### EXERCISE OBJECTIVE
For every record below, repeat the text exactly and pass over any image.

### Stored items
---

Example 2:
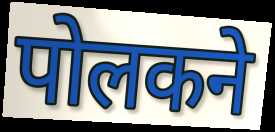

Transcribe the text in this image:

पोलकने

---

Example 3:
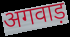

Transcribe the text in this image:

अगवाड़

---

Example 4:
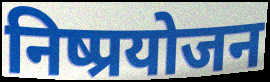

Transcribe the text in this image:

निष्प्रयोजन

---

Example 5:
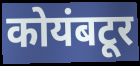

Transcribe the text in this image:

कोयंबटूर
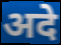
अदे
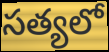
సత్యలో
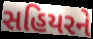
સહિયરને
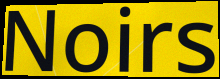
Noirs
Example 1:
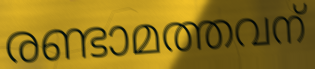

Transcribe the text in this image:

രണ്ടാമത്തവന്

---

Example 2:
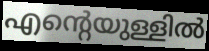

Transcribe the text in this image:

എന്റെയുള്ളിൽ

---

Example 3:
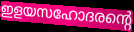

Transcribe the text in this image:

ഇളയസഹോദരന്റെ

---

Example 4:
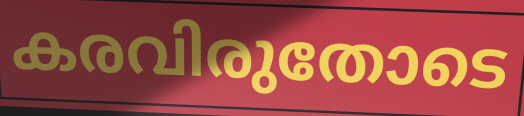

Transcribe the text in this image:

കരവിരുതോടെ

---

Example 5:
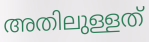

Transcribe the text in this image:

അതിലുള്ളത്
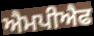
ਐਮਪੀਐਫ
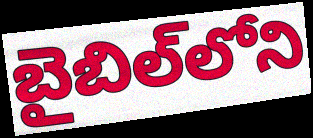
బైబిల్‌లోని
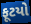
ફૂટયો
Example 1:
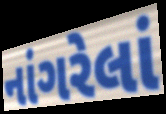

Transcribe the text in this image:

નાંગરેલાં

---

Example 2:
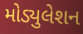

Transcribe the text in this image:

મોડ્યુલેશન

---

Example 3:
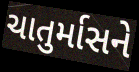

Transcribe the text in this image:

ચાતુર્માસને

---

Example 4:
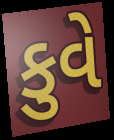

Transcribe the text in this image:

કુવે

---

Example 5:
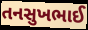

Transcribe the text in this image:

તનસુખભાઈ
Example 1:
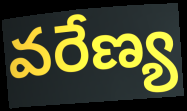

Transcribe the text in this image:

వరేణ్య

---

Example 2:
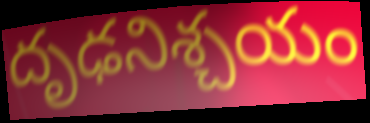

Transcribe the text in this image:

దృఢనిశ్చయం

### WRITTEN ANSWER
---

Example 2:

Transcribe the text in this image:

पोलकने

---

Example 3:

Transcribe the text in this image:

अगवाड़

---

Example 4:

Transcribe the text in this image:

निष्प्रयोजन

---

Example 5:

Transcribe the text in this image:

कोयंबटूर
अदे
సత్యలో
સહિયરને
Noirs
Example 1:

Transcribe the text in this image:

രണ്ടാമത്തവന്

---

Example 2:

Transcribe the text in this image:

എന്റെയുള്ളിൽ

---

Example 3:

Transcribe the text in this image:

ഇളയസഹോദരന്റെ

---

Example 4:

Transcribe the text in this image:

കരവിരുതോടെ

---

Example 5:

Transcribe the text in this image:

അതിലുള്ളത്
ਐਮਪੀਐਫ
బైబిల్‌లోని
ફૂટયો
Example 1:

Transcribe the text in this image:

નાંગરેલાં

---

Example 2:

Transcribe the text in this image:

મોડ્યુલેશન

---

Example 3:

Transcribe the text in this image:

ચાતુર્માસને

---

Example 4:

Transcribe the text in this image:

કુવે

---

Example 5:

Transcribe the text in this image:

તનસુખભાઈ
Example 1:

Transcribe the text in this image:

వరేణ్య

---

Example 2:

Transcribe the text in this image:

దృఢనిశ్చయం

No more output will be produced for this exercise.